Tuesday, February 20, 2018. 12:00PM. NSH 1507.
Alec Koppel -- Nonparametric Stochastic Methods for Continuous Reinforcement Learning
Abstract: Reinforcement learning is a generic framework to describe an autonomous agent seeking to learn behavior sequentially in uncertain environments based on rewards. This framework has gained increasing relevance for autonomous control, management science, and econometrics. Unfortunately, heuristics or intractably complicated tools are still prevalent when state and action spaces are continuous. In this talk, we develop new algorithms for estimating the value function or action-value function in continuous Markov Decision Problems (MDPs). The core of these methods are nonparametric (kernelized) extensions of stochastic quasi-gradient methods operating in tandem with sparse subspace projections. The resulting tools yield the first convergence results for Value or Q-function estimation when these functions have an infinite nonlinear parameterization, addressing in the affirmative a long-standing open question posed by Tsistiklis and Van Roy (1997). We then demonstrate on the classic Mountain Car domain that we can obtain comparable performance to existing approaches to TD or Q learning with orders of magnitude fewer data samples and interpretable representations of the learned functions.
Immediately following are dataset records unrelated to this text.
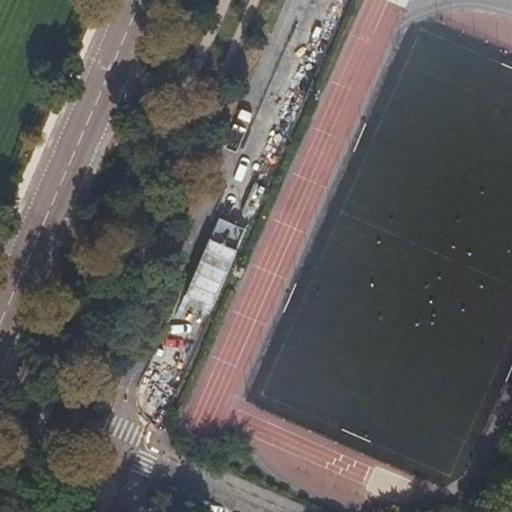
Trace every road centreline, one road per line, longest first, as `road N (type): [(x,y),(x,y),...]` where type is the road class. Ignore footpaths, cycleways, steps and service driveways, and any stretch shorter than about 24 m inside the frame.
road 1 (residential): [(246,511),(116,453),(311,0)]
road 2 (unclassified): [(0,317),(137,0)]
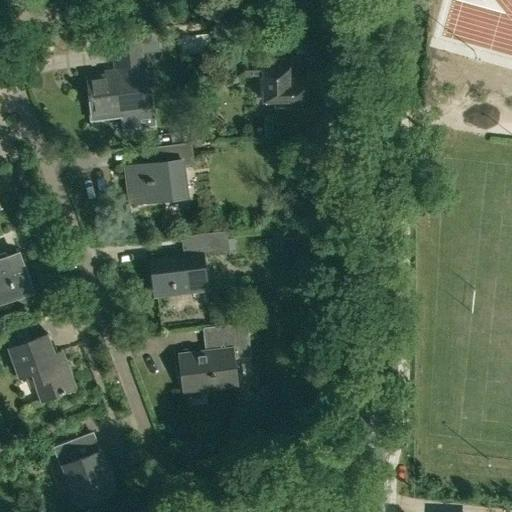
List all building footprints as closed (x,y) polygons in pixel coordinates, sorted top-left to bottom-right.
[(146,67),(143,44),(142,33),(133,34),(134,45),(112,48),(115,72),(87,75),(92,115),(139,109),(139,114),(150,113),(144,68),(146,67)] [(182,54),(182,53),(212,50),(210,33),(180,37),(182,54)] [(292,106),(306,106),(306,77),(288,77),(288,58),(257,58),(257,60),(237,60),(237,73),(264,73),(264,100),(292,99),(292,106)] [(194,128),(186,129),(186,131),(187,139),(187,140),(195,139),(194,128)] [(150,163),(127,166),(132,202),(160,198),(183,195),(180,177),(173,178),(171,166),(182,164),(194,163),(192,142),(148,147),(150,163)] [(180,213),(151,224),(155,235),(184,224),(180,213)] [(205,290),(201,253),(229,249),(227,230),(181,236),(183,255),(152,259),(157,296),(205,290)] [(18,252),(0,258),(0,302),(33,290),(18,252)] [(233,384),(231,358),(250,356),(248,332),(261,331),(260,320),(203,327),(205,350),(181,353),(186,391),(233,384)] [(19,377),(29,373),(39,400),(75,387),(67,364),(60,367),(47,333),(8,348),(19,377)] [(80,504),(114,491),(108,475),(111,474),(106,462),(103,463),(99,450),(80,457),(73,438),(53,446),(61,466),(65,464),(74,488),(71,489),(69,493),(72,501),(76,502),(79,501),(80,504)]
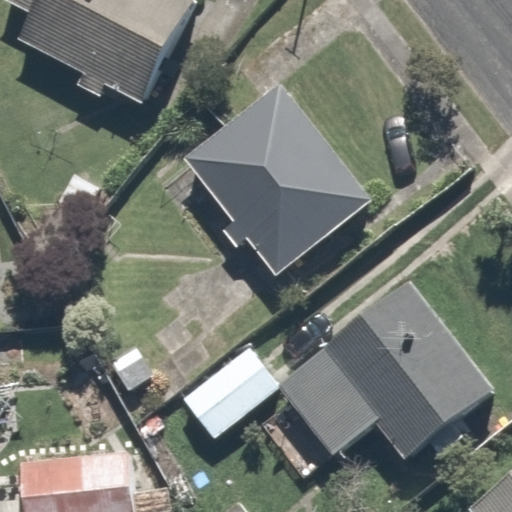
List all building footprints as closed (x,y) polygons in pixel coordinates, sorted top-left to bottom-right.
[(42,15),(26,53),(160,111),(202,13),(173,0),(8,0),(9,1),(42,15)] [(376,206),(292,99),(198,173),(281,280),(376,206)] [(39,262),(0,264),(0,322),(44,319),(39,262)] [(290,388),(343,458),(398,416),(434,463),(511,403),(423,286),(290,388)] [(294,383),(264,347),(191,409),(222,445),(294,383)] [(167,511),(165,453),(26,459),(28,511),(167,511)] [(511,511),(511,482),(478,508),(480,511),(511,511)]
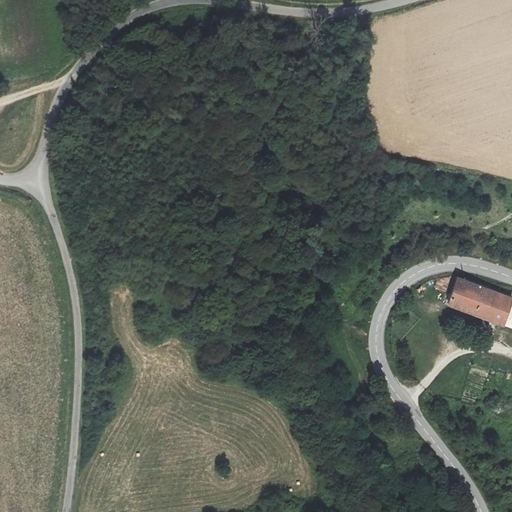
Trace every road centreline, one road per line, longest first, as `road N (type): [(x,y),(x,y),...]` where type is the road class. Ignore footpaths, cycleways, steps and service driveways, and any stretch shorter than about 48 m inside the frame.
road 1 (tertiary): [(481,511),(386,378),(376,328),(401,283),(433,265),(511,277)]
road 2 (unclassified): [(39,181),(76,310),(66,511)]
road 3 (unclassified): [(196,0),(140,10),(89,53),(53,115),(39,181)]
road 4 (unclassified): [(404,0),(324,13),(217,0)]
Biography: Alec Koppel began as a Research Scientist at the U.S. Army Research Laboratory in the Computational and Information Sciences Directorate in September of 2017. He completed his master's degree in Statistics and doctorate in Electrical and Systems Engineering, both at the University of Pennsylvania (Penn) in August of 2017. He is also a participant in the Science, Mathematics, and Research for Transformation (SMART) Scholarship Program sponsored by the American Society of Engineering Education. Before coming to Penn, he completed his Master's degree in Systems Science and Mathematics and Bachelor's Degree in Mathematics, both at Washington University in St. Louis (WashU), Missouri. His research interests are in the areas of signal processing, optimization and learning theory. His current work focuses on optimization and learning methods for streaming data applications, with an emphasis on problems arising in autonomous systems. He co-authored a paper selected as a Best Paper Finalist at the 2017 IEEE Asilomar Conference on Signals, Systems, and Computers.